SOUTH KINGSTOWN, R.I. (WPRI) – “We’re off the record, right?”
U.S. District Chief Judge William Smith made the comment jokingly Thursday to a church full of journalists, who joined family and friends in paying tribute to the life and career of legendary reporter Jim Taricani. He died last week at age 69, after a period of declining health.
“Jim was so passionate about the role of the press and the First Amendment protection of press freedom,” Smith said as he eulogized Taricani, a friend since they were next-door neighbors in the 1980s.
The longtime Rhode Island investigative reporter, who spent most of his career with WJAR-TV, was honored at Christ the King Roman Catholic Church in the Kingston village of South Kingstown. More than 40 journalists, including multiple Pulitzer Prize winners, served in an Honor Guard to pay their respects as Taricani’s casket arrived and departed.
“I was always competing against Jim Taricani,” said Dan Barry, a longtime reporter for The New York Times, recalling his years at The Providence Journal.
“I remember living in mortal terror every night at 6 o’clock to see what the hell Taricani had come up with,” Barry added with a smile.
Taricani, who is survived by his wife Laurie White, president of the Greater Providence Chamber of Commerce, was a champion of journalism and a fierce advocate of the First Amendment.
He famously served a federal sentence for refusing to reveal a confidential source who gave him FBI surveillance tape showing a top lieutenant to then-Mayor Vincent “Buddy” Cianci Jr. accepting a cash bribe. He later became a national advocate urging a federal shield law for professional journalists, testifying before Congress in 2007.
Taricani spent more than three decades investigating politicians, law enforcement and the mob. New England crime boss Raymond Patriarca’s son famously handed Taricani a rose while leaving his father’s funeral.
“He respected people who were honest and truthful,” said Providence Police Chief Col. Hugh Clements Jr., who dispatched the horses of the city’s Mounted Command to the funeral. “Those who were trying to skirt the issues, he would go after them.”
Clements served as a pallbearer along with others including Taricani’s longtime colleague Dyana Koelsch and WPRI 12 chief investigative reporter Tim White. (Taricani was also close to White’s late father, Pulitzer-winning WPRI investigative reporter Jack White.) Democratic Gov. Gina Raimondo, former Republican Gov. Don Carcieri and former First Lady Margherite Garrahy were among the dignitaries in attendance.
Taricani was honored throughout his career with numerous national, regional and local awards. He earned the Freedom of the Press Award from the Reporters Committee for Freedom of the Press, along with five regional Emmy Awards, an Edward R. Murrow Award and the Yankee Quill Award.
The Rev.
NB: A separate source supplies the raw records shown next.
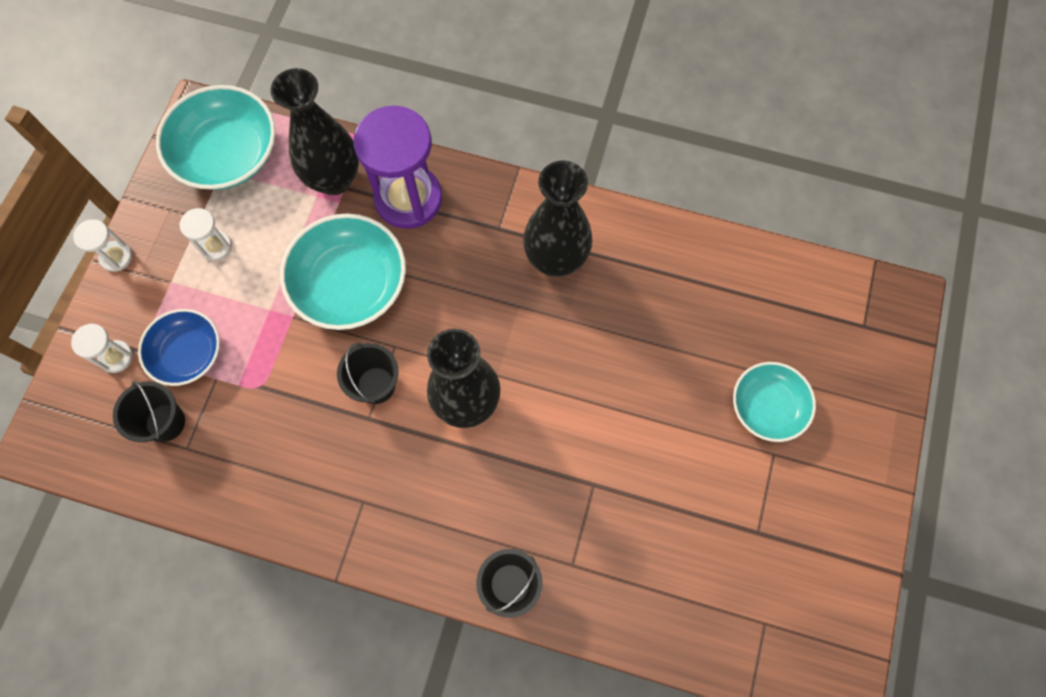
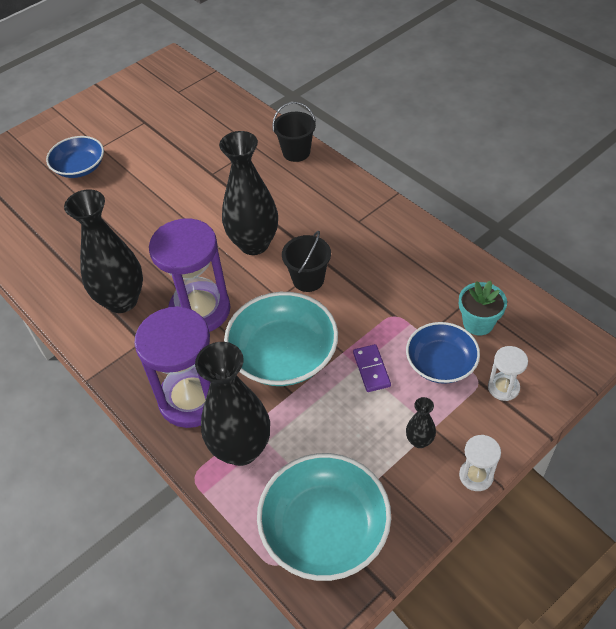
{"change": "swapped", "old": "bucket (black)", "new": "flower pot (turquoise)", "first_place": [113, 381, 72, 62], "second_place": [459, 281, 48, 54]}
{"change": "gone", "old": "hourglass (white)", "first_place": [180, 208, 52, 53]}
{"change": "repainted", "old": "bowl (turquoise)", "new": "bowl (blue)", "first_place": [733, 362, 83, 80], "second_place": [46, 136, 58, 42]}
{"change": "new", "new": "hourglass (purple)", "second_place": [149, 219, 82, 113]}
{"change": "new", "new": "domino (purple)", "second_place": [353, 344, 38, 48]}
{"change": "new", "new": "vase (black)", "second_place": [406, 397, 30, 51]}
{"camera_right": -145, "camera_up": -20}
Jared Costanza, who celebrated the funeral Mass, delivered a stirring homily about the importance of journalism.
“People have a right to the truth, and it’s a journalist’s obligation to find and report it,” Costanza said. “We take that for granted sometimes, even here at home where we see them belittled, demeaned, dismissed and targeted by those who power is threatened by honesty and transparency. ‘Keep digging,’ Jim would say.”
Costanza detailed how Taricani – who suffered two heart attacks in the 1980s before undergoing a successful heart transplant in 1996 – was grateful for his life and the donor who helped extend it.
Taricani made sure his life was worth saving, Costanza said.
Beyond journalism, Taricani was remembered as a supportive husband, a talented chef and a lover of music – especially rock and roll. The service closed with a rendition of “Let It Be,” a nod to Taricani’s love of The Beatles.
To honor his legacy, the University of Rhode Island is establishing the Taricani Lecture Series on First Amendment Rights. Smith said he’s been in touch with New York Times columnist Nicholas Kristof, a two-time Pulitzer winner, about serving as the first speaker.
Taricani was buried immediately following the service at Quidnessett Memorial Cemetery in North Kingstown.
“Jim had no fear. He wasn’t afraid of the mob, he wasn’t afraid of the feds, he wasn’t afraid of judges or prisons, he wasn’t afraid of all the sacrifices,” Costanza said. “And in the end, he wasn’t even afraid of dying.”